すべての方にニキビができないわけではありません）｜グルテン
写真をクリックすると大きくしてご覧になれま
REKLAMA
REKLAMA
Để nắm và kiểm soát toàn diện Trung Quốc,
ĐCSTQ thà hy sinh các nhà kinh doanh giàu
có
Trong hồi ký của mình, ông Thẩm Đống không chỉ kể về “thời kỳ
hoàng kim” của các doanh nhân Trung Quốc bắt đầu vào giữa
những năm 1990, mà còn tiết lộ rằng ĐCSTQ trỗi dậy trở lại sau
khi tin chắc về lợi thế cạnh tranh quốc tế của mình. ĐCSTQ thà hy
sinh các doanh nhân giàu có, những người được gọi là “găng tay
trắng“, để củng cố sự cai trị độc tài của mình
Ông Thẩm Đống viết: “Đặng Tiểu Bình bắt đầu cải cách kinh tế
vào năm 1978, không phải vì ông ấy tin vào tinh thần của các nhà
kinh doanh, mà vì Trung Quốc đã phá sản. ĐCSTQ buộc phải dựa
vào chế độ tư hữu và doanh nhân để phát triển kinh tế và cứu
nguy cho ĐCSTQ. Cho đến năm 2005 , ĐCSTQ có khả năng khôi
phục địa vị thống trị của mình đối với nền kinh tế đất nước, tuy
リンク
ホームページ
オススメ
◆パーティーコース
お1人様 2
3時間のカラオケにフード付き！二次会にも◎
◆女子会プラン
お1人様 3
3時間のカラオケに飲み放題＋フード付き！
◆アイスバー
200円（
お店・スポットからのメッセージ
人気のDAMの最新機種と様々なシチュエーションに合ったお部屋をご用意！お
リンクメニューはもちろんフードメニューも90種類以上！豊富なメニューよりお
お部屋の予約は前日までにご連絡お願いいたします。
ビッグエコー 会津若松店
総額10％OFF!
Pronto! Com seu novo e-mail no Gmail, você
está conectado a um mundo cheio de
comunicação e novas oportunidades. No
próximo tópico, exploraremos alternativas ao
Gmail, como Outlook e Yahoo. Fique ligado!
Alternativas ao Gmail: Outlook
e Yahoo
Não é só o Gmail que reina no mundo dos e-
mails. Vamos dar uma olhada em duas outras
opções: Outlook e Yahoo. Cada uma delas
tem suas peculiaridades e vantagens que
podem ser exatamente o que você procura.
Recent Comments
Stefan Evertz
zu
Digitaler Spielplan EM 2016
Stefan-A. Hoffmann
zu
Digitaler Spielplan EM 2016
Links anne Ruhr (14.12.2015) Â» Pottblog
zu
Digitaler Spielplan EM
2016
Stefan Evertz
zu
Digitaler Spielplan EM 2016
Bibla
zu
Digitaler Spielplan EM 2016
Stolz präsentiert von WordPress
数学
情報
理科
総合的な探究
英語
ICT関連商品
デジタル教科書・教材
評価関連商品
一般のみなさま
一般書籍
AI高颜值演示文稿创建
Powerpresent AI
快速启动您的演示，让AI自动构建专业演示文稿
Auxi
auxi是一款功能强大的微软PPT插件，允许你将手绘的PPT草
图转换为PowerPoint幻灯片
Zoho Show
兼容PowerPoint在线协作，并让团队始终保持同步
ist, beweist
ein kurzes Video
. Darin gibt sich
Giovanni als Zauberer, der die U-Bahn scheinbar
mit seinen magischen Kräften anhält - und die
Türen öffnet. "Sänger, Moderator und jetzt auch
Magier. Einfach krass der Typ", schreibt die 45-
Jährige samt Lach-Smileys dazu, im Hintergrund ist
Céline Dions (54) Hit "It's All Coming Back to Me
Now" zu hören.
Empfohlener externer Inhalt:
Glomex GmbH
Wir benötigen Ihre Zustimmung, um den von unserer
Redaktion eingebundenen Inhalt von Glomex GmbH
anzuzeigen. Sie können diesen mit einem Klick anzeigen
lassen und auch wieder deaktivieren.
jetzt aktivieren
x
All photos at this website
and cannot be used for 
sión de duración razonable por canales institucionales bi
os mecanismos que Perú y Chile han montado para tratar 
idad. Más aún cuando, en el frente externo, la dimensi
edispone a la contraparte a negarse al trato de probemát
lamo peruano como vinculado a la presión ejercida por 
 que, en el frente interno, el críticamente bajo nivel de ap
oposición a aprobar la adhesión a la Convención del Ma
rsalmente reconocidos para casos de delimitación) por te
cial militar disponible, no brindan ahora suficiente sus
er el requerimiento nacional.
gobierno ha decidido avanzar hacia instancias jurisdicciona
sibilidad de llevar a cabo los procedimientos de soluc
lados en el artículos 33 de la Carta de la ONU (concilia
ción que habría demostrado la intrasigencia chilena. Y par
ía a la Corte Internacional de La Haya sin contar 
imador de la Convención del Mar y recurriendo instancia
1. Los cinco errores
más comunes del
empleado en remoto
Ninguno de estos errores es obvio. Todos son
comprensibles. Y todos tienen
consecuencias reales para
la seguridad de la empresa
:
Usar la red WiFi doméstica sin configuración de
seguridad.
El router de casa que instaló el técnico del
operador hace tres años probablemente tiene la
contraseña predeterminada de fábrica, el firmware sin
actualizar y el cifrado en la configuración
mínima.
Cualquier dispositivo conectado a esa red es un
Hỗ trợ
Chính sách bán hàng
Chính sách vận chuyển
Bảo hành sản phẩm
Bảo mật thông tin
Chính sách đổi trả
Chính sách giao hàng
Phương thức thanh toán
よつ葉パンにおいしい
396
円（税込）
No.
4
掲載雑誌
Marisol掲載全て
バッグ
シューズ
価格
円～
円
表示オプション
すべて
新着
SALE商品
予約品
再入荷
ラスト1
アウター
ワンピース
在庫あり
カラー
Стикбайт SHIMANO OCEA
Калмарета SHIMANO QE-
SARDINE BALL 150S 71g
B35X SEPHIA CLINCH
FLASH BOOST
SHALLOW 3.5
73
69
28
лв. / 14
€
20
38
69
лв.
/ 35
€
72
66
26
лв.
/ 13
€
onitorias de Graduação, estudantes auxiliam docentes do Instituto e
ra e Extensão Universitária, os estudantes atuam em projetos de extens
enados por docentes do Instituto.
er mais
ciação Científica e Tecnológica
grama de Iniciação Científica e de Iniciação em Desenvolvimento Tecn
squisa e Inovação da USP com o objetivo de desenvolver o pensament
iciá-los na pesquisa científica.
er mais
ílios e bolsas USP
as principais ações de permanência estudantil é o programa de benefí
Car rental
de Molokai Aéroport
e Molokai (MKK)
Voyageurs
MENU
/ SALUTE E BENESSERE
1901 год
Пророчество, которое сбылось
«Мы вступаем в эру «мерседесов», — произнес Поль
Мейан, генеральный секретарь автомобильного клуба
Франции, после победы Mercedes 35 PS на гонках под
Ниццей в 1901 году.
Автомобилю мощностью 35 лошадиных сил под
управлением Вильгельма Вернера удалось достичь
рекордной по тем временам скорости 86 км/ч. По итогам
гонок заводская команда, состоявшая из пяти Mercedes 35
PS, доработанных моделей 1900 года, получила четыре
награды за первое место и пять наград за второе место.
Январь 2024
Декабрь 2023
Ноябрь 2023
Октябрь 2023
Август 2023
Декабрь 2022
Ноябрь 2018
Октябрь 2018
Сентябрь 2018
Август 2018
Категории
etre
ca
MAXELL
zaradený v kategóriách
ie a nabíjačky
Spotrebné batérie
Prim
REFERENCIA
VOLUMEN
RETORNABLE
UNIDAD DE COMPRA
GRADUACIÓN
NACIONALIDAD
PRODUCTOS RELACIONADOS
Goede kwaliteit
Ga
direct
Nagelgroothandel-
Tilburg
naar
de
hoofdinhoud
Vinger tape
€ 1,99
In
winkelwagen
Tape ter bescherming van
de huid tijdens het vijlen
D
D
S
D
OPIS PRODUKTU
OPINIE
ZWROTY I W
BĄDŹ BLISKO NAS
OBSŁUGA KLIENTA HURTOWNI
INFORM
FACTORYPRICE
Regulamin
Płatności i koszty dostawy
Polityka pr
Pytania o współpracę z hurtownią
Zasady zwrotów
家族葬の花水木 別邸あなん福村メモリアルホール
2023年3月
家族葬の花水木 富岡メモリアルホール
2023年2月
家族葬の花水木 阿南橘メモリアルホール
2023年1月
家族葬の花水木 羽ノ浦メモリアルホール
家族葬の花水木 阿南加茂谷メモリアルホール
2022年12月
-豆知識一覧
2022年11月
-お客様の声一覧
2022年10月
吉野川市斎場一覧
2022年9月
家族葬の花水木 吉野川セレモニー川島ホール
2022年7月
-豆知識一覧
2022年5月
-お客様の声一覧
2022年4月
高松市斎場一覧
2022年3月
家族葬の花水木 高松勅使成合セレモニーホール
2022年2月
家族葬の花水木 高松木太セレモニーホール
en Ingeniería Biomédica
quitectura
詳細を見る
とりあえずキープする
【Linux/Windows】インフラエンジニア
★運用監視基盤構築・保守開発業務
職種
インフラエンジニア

━━━━━━━━

= TASK ITEM =
In the data above, find the line that contains "khi tin chắc", then reproduce exactly every line from the first line through that line.

= RESPONSE TO THIS TASK =
すべての方にニキビができないわけではありません）｜グルテン
写真をクリックすると大きくしてご覧になれま
REKLAMA
REKLAMA
Để nắm và kiểm soát toàn diện Trung Quốc,
ĐCSTQ thà hy sinh các nhà kinh doanh giàu
có
Trong hồi ký của mình, ông Thẩm Đống không chỉ kể về “thời kỳ
hoàng kim” của các doanh nhân Trung Quốc bắt đầu vào giữa
những năm 1990, mà còn tiết lộ rằng ĐCSTQ trỗi dậy trở lại sau
khi tin chắc về lợi thế cạnh tranh quốc tế của mình. ĐCSTQ thà hy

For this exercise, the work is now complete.